According to the text on clinical studies, who designs clinical studies?

#### EXCERPTED TEXT:
▶

What does a typical clinical study look like?
Clinical studies help determine whether new treatments are safe and effective. And research participants make it all possible. Participants may receive specific interventions — which may be investigational medications, devices, or procedures — according to a research plan (referred to as a protocol) developed by the scientists and doctors involved in the studies. Clinical studies may compare a new medical approach to a standard one that is already available, to a placebo that contains no active investigational medication, or to no intervention at all. These elements vary depending on the clinical study, and the study team will discuss these in detail before you agree to participate. With participant safety in mind, governing bodies have established many rules to help ensure that research studies are conducted in the most ethical and safe way possible to keep participants protected throughout.
How long is a clinical study?
The duration of a clinical study will vary depending on the protocol. Clinical studies are designed by a team of expert scientists, physicians, and statisticians. When you learn about a study, you will be informed about the time commitment needed before you consent to participate.
Will taking part in a clinical study cost me anything?
There is no cost to participate, and some research studies offer reimbursement for your time and effort. This will vary depending on the research study and is discussed during the informed consent process.
What if I want to leave a clinicalh study?
You can leave a clinical study at any time and for any reason. You are under no obligation to complete a clinical study or give a reason why you’re leaving one. Although we do our best to make our research studies as easy as possible for you to take part in, we understand that there are many reasons why finishing may not be possible.
What happens after I complete the clinical study?
After you complete the clinical study, the study team will answer any questions you may have and get your feedback on your overall experience during the trial. After the study, participants should continue to see your local primary doctor or healthcare provider for routine medical care.
Can I talk to other people about the clinical study?
We understand that talking about your experience is an important part of feeling supported. You may speak with your family, friends, or doctor about your potential participation in the clinical study. We also have a talented team of doctors, researchers, and coordinators who are happy to address your questions and concerns.

◀

#### SUPPLIED MATERIAL:

▶

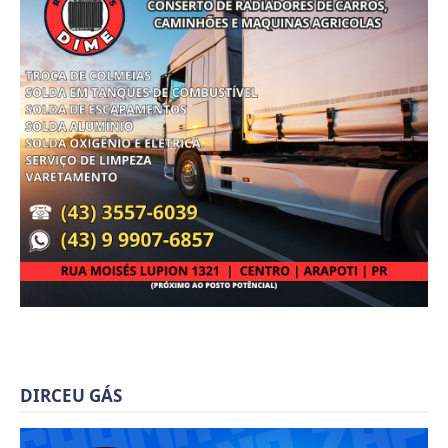
DIRCEU GÁS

◀

#### RESPONSE BOX:
A team of expert scientists, physicians, and statisticians designs them.